Ces dernières années, en plus de tes albums solo, tu as produit quelques nouveaux groupes. Est-ce une carrière possible dans le futur
J’ai toujours eu une soif intarissable de découverte des sons. Depuis des années, je collectionne les appareils de prise de son les plus bizarres : des chambres d’écho des années 50, des micros des années 40, une table de mixage de 1969, un sampler des années 90. Ce n’est pas la nostalgie de Paul Weller ou de Lenny Kravitz, juste une recherche du meilleur son possible. Malheureusement, les groupes excitants ne sont pas légion. On ne tombe pas tous les jours sur une merveille comme Frank & Walters, qui m ont immédiatement séduit au Falcon, un petit club londonien. De façon générale, le rock m’ennuie à mourir. Sauf le mien (sourire)… Lloyd Cole m a contacté pour son prochain album, mais ça ne se fera pas. Après toutes les saloperies que j’ai pu raconter à son sujet, je suis stupéfait qu’il puisse encore m adresser la parole. Il est si gentil, si aimable et attentionné que j’ai vraiment du mal à lui dire d’aller se faire enculer (rires)… Souvent, je suis frustré, en écoutant les disques des autres, par le sabotage des producteurs ou des ingénieurs du son. Mais je ne pense pas être capable de faire carrière : j’ai trop mauvais caractère pour tolérer le moindre compromis en studio, pour accepter le dialogue, la diplomatie. Si je deviens producteur à temps plein un jour, ce sera pour en découdre avec Phil Spector ou Van Dyke Parks. Le rêve, c’est de rester enfermé des jours et des nuits avec mes propres chansons et d’être aussi prétentieux, maniaque, libre et irraisonnable que possible.

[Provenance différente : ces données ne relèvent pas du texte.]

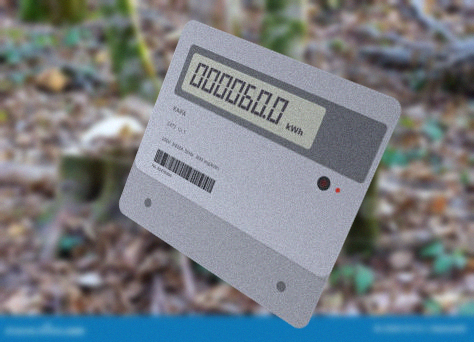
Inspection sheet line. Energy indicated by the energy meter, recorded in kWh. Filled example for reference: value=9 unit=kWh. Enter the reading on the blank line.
value=60.0 unit=kWh
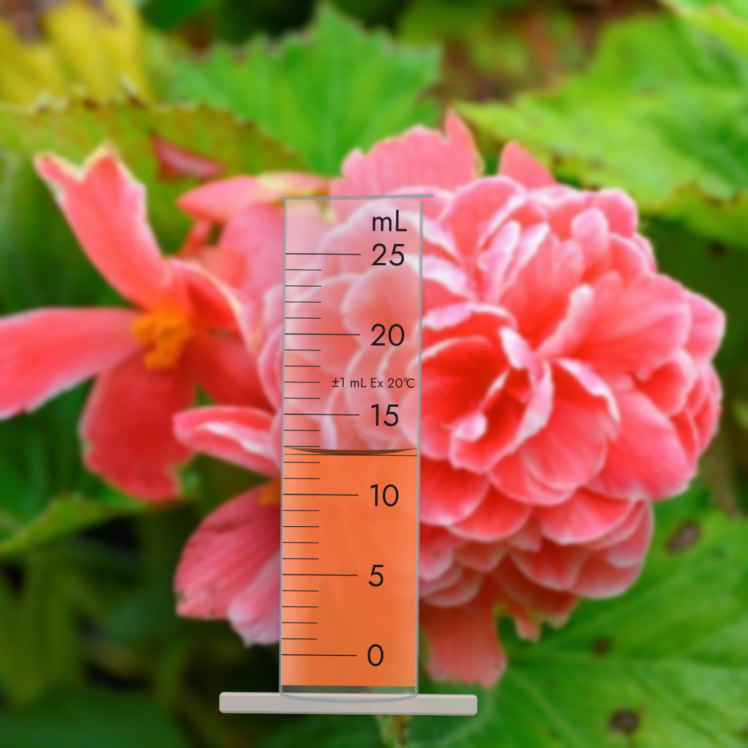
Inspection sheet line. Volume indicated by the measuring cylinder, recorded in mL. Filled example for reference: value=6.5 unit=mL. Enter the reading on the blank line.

Tu as 35 ans. Comment envisages-tu ton futur
Il faudrait que je boive moins et que je fasse de l’exercice. Plusieurs de mes copains en sont réduits à suivre des régimes macrobiotiques ? j’en suis incapable. Je suis trop paresseux et, de toute façon, il est inconcevable de monter sur scène sans boire. J’entends en permanence des stars ou mes amis raconter à quel point leur vie a été bouleversée par la naissance d’un enfant, certains poussent même le vice jusqu’à en faire des chansons. L’arrivée de mon petit garçon n’a rien changé, je ne l’ai pas vécue comme un miracle, dans la béatitude. C’était juste logique. Peut-être ai-je hérité de l’égoïsme de mon père.